Problem to work on
Show the lines below where "directement" occurs.
(Input)
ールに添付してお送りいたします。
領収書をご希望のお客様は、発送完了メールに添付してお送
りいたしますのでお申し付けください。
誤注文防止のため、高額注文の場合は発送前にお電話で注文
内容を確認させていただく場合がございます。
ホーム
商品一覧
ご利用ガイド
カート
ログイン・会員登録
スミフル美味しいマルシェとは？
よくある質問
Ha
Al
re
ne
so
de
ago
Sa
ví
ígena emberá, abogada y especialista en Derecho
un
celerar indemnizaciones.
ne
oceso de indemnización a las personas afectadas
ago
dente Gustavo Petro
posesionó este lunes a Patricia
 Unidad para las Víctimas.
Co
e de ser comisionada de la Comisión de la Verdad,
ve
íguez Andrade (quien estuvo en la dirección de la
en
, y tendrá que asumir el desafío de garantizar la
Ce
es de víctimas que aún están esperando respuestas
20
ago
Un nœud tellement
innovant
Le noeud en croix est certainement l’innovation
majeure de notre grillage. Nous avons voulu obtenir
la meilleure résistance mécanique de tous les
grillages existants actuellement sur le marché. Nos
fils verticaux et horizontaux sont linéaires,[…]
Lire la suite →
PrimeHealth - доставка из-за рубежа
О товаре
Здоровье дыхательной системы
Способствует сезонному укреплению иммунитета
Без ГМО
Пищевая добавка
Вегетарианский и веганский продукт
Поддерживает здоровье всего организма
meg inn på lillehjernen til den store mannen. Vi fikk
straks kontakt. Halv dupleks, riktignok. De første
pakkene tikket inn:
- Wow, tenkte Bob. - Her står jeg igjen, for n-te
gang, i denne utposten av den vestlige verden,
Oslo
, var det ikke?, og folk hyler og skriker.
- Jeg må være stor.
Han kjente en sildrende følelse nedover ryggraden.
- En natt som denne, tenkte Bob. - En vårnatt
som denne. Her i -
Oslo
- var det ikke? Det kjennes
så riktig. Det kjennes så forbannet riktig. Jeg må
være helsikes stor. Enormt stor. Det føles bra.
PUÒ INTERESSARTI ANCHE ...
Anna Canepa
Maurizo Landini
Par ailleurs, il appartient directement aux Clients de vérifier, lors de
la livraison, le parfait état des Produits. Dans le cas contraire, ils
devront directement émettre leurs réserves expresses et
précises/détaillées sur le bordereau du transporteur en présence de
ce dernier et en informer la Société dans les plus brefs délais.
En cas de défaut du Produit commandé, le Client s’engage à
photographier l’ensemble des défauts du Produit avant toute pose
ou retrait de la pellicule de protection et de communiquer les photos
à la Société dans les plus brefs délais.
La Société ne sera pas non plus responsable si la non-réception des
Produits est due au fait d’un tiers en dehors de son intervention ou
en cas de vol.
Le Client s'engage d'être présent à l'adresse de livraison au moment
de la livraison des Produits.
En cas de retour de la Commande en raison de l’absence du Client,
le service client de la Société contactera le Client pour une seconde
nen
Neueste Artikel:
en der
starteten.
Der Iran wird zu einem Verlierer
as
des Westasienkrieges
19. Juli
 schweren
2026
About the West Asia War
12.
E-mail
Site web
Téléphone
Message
(End Input)
Answer space
Par ailleurs, il appartient directement aux Clients de vérifier, lors de
devront directement émettre leurs réserves expresses et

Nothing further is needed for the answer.